### EXERCISE MATERIALS ###
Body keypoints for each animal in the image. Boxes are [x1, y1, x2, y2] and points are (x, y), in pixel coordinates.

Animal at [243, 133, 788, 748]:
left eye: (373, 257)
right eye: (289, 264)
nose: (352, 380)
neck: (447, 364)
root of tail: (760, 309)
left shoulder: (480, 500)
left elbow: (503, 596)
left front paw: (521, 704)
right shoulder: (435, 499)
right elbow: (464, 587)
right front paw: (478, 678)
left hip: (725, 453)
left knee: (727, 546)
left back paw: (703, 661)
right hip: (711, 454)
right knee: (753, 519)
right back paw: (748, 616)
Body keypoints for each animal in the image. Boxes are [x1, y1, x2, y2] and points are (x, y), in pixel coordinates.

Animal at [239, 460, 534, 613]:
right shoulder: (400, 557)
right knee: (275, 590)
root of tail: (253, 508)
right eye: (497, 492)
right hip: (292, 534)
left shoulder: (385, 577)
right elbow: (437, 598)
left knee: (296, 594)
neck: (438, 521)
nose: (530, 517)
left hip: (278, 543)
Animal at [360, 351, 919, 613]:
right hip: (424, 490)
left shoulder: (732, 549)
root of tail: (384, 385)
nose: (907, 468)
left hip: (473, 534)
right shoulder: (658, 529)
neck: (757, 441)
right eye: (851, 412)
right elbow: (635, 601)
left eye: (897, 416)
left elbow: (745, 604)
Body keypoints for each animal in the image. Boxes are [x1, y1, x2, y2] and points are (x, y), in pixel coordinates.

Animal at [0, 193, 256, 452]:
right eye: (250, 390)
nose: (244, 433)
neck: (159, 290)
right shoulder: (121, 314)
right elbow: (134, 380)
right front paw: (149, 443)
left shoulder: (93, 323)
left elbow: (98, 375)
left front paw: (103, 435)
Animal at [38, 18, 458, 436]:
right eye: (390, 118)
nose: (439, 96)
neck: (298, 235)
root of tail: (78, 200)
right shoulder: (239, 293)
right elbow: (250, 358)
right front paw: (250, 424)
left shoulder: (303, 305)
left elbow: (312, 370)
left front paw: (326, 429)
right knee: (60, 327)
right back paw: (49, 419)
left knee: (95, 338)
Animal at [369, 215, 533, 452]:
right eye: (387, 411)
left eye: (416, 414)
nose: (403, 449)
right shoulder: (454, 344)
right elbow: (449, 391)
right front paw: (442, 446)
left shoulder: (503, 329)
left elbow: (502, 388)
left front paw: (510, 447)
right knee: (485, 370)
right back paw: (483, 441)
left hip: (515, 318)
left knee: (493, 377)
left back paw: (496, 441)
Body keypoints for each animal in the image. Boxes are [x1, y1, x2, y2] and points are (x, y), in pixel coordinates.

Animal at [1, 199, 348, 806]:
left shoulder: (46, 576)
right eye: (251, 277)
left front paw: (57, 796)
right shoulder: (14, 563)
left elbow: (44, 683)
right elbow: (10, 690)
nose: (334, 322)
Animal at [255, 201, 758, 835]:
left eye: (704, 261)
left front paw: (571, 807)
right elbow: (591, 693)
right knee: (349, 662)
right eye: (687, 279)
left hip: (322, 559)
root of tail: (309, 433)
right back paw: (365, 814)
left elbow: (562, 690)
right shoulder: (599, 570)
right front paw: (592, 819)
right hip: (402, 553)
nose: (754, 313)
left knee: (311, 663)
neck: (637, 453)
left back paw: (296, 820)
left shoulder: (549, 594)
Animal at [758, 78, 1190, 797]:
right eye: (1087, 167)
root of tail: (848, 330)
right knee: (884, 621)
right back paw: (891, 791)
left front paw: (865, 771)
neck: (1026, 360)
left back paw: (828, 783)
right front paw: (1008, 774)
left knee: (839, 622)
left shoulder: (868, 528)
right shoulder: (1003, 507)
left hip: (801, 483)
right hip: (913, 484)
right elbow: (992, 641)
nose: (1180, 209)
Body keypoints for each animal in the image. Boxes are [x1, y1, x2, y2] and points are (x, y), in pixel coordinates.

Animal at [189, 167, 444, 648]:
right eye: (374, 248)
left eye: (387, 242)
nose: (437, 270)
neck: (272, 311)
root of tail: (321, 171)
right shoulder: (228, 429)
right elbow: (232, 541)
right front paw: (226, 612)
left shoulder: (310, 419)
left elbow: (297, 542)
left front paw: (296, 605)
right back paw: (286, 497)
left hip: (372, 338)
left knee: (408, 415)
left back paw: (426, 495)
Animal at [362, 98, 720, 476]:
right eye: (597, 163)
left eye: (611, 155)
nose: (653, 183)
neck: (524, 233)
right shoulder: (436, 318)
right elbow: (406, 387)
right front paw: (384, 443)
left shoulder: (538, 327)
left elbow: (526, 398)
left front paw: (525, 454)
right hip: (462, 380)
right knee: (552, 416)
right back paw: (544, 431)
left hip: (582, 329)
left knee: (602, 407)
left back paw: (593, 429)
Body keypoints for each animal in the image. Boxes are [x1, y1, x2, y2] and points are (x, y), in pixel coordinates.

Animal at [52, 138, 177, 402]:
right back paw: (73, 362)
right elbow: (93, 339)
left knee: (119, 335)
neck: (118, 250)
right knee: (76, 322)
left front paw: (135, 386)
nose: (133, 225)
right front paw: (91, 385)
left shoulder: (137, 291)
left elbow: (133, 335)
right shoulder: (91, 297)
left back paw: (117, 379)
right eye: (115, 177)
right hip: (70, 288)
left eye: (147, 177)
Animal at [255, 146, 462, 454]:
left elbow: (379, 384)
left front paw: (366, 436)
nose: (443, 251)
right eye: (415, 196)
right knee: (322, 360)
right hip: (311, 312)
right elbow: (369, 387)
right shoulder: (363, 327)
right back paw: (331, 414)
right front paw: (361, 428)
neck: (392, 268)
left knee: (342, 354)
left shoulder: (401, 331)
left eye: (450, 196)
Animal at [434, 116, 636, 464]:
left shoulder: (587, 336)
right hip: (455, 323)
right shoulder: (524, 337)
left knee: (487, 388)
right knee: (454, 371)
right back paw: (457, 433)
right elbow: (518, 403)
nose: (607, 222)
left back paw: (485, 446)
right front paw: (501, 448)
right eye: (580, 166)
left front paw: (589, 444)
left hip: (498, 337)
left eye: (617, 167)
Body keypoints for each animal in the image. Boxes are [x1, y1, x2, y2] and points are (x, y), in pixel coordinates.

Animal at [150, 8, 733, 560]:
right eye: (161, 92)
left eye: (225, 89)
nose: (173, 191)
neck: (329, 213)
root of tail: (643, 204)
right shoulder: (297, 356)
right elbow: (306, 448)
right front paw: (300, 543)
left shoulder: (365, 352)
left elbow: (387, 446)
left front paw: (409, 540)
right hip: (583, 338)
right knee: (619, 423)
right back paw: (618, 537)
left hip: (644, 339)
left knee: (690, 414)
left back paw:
###
EXERCISE: Go through the entries above and report how many lines hold the word "tail". Nothing but the number is needed.

RESPONSE TO THIS TASK: 8